(RECORD SET begins)
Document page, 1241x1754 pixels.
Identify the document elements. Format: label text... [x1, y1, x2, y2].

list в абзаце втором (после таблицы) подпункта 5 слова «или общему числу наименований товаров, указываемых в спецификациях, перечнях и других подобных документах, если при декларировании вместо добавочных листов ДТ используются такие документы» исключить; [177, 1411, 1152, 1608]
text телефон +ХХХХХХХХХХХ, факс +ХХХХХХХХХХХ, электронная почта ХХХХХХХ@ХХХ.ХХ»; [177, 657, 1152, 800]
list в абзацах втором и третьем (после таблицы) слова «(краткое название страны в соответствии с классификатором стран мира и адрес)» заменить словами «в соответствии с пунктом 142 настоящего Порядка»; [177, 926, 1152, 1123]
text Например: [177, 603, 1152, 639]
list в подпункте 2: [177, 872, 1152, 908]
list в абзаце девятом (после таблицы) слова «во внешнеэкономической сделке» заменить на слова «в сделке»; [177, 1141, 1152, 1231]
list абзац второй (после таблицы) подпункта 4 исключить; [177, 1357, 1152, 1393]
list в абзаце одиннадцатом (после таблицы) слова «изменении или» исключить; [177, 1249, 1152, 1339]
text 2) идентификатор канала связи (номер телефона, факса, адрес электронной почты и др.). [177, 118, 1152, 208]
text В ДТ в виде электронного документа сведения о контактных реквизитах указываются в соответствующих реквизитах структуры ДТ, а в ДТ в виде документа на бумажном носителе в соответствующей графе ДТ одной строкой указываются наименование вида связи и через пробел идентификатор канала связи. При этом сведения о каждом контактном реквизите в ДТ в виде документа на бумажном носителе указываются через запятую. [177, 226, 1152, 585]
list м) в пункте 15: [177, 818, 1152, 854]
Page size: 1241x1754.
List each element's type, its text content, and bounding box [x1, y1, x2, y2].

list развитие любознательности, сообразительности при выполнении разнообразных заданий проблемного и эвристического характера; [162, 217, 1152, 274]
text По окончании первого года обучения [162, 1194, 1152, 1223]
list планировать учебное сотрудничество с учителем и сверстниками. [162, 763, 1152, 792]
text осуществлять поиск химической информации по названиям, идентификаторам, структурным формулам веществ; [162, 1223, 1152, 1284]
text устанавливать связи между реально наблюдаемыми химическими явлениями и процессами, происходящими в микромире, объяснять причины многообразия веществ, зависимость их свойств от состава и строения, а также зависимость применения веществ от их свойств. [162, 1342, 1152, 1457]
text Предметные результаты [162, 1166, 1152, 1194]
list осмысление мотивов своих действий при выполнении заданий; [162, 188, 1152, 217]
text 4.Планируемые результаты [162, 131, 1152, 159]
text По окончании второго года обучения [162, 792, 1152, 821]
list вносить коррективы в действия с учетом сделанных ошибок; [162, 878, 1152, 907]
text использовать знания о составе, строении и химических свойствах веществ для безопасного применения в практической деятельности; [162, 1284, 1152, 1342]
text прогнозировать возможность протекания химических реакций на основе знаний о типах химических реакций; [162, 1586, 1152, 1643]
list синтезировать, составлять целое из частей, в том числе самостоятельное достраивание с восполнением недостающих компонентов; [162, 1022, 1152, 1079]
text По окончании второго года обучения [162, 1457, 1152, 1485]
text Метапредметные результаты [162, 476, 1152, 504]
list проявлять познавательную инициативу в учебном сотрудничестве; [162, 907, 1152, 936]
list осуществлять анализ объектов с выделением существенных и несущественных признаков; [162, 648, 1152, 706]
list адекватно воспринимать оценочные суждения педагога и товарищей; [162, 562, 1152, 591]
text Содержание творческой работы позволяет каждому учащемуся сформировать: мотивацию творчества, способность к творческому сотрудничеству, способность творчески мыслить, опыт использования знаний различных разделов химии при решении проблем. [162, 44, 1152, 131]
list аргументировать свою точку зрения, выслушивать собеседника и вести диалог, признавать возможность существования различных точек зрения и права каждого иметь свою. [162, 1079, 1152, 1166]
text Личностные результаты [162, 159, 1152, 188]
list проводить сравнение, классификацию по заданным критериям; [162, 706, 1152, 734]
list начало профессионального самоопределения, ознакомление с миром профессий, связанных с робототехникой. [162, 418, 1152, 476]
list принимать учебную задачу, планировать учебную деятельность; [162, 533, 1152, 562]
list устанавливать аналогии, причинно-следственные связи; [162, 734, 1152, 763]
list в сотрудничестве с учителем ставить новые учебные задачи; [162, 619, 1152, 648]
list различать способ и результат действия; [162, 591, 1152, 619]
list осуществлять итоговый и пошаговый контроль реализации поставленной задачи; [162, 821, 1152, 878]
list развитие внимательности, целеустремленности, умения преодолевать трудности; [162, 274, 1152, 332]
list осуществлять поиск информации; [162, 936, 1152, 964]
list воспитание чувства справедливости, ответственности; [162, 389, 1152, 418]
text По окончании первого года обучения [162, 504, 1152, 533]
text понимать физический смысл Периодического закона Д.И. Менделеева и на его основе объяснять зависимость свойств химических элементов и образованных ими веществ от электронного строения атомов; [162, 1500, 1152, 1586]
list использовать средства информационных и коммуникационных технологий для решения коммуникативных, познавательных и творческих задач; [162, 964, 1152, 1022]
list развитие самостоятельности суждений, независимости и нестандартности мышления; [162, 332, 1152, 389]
(RECORD SET ends)
REQUIRED ACTION:
What you hand back must match the records above exactly.

COMPLETED EXERCISE:
Document page, 1241x1754 pixels.
Identify the document elements. Format: label text... [x1, y1, x2, y2].

list в абзаце втором (после таблицы) подпункта 5 слова «или общему числу наименований товаров, указываемых в спецификациях, перечнях и других подобных документах, если при декларировании вместо добавочных листов ДТ используются такие документы» исключить; [177, 1411, 1152, 1608]
text телефон +ХХХХХХХХХХХ, факс +ХХХХХХХХХХХ, электронная почта ХХХХХХХ@ХХХ.ХХ»; [177, 657, 1152, 800]
list в абзацах втором и третьем (после таблицы) слова «(краткое название страны в соответствии с классификатором стран мира и адрес)» заменить словами «в соответствии с пунктом 142 настоящего Порядка»; [177, 926, 1152, 1123]
text Например: [177, 603, 1152, 639]
list в подпункте 2: [177, 872, 1152, 908]
list в абзаце девятом (после таблицы) слова «во внешнеэкономической сделке» заменить на слова «в сделке»; [177, 1141, 1152, 1231]
list абзац второй (после таблицы) подпункта 4 исключить; [177, 1357, 1152, 1393]
list в абзаце одиннадцатом (после таблицы) слова «изменении или» исключить; [177, 1249, 1152, 1339]
text 2) идентификатор канала связи (номер телефона, факса, адрес электронной почты и др.). [177, 118, 1152, 208]
text В ДТ в виде электронного документа сведения о контактных реквизитах указываются в соответствующих реквизитах структуры ДТ, а в ДТ в виде документа на бумажном носителе в соответствующей графе ДТ одной строкой указываются наименование вида связи и через пробел идентификатор канала связи. При этом сведения о каждом контактном реквизите в ДТ в виде документа на бумажном носителе указываются через запятую. [177, 226, 1152, 585]
list м) в пункте 15: [177, 818, 1152, 854]
Page size: 1241x1754.
List each element's type, its text content, and bounding box [x1, y1, x2, y2].

list развитие любознательности, сообразительности при выполнении разнообразных заданий проблемного и эвристического характера; [162, 217, 1152, 274]
text По окончании первого года обучения [162, 1194, 1152, 1223]
list планировать учебное сотрудничество с учителем и сверстниками. [162, 763, 1152, 792]
text осуществлять поиск химической информации по названиям, идентификаторам, структурным формулам веществ; [162, 1223, 1152, 1284]
text устанавливать связи между реально наблюдаемыми химическими явлениями и процессами, происходящими в микромире, объяснять причины многообразия веществ, зависимость их свойств от состава и строения, а также зависимость применения веществ от их свойств. [162, 1342, 1152, 1457]
text Предметные результаты [162, 1166, 1152, 1194]
list осмысление мотивов своих действий при выполнении заданий; [162, 188, 1152, 217]
text 4.Планируемые результаты [162, 131, 1152, 159]
text По окончании второго года обучения [162, 792, 1152, 821]
list вносить коррективы в действия с учетом сделанных ошибок; [162, 878, 1152, 907]
text использовать знания о составе, строении и химических свойствах веществ для безопасного применения в практической деятельности; [162, 1284, 1152, 1342]
text прогнозировать возможность протекания химических реакций на основе знаний о типах химических реакций; [162, 1586, 1152, 1643]
list синтезировать, составлять целое из частей, в том числе самостоятельное достраивание с восполнением недостающих компонентов; [162, 1022, 1152, 1079]
text По окончании второго года обучения [162, 1457, 1152, 1485]
text Метапредметные результаты [162, 476, 1152, 504]
list проявлять познавательную инициативу в учебном сотрудничестве; [162, 907, 1152, 936]
list осуществлять анализ объектов с выделением существенных и несущественных признаков; [162, 648, 1152, 706]
list адекватно воспринимать оценочные суждения педагога и товарищей; [162, 562, 1152, 591]
text Содержание творческой работы позволяет каждому учащемуся сформировать: мотивацию творчества, способность к творческому сотрудничеству, способность творчески мыслить, опыт использования знаний различных разделов химии при решении проблем. [162, 44, 1152, 131]
list аргументировать свою точку зрения, выслушивать собеседника и вести диалог, признавать возможность существования различных точек зрения и права каждого иметь свою. [162, 1079, 1152, 1166]
text Личностные результаты [162, 159, 1152, 188]
list проводить сравнение, классификацию по заданным критериям; [162, 706, 1152, 734]
list начало профессионального самоопределения, ознакомление с миром профессий, связанных с робототехникой. [162, 418, 1152, 476]
list принимать учебную задачу, планировать учебную деятельность; [162, 533, 1152, 562]
list устанавливать аналогии, причинно-следственные связи; [162, 734, 1152, 763]
list в сотрудничестве с учителем ставить новые учебные задачи; [162, 619, 1152, 648]
list различать способ и результат действия; [162, 591, 1152, 619]
list осуществлять итоговый и пошаговый контроль реализации поставленной задачи; [162, 821, 1152, 878]
list развитие внимательности, целеустремленности, умения преодолевать трудности; [162, 274, 1152, 332]
list осуществлять поиск информации; [162, 936, 1152, 964]
list воспитание чувства справедливости, ответственности; [162, 389, 1152, 418]
text По окончании первого года обучения [162, 504, 1152, 533]
text понимать физический смысл Периодического закона Д.И. Менделеева и на его основе объяснять зависимость свойств химических элементов и образованных ими веществ от электронного строения атомов; [162, 1500, 1152, 1586]
list использовать средства информационных и коммуникационных технологий для решения коммуникативных, познавательных и творческих задач; [162, 964, 1152, 1022]
list развитие самостоятельности суждений, независимости и нестандартности мышления; [162, 332, 1152, 389]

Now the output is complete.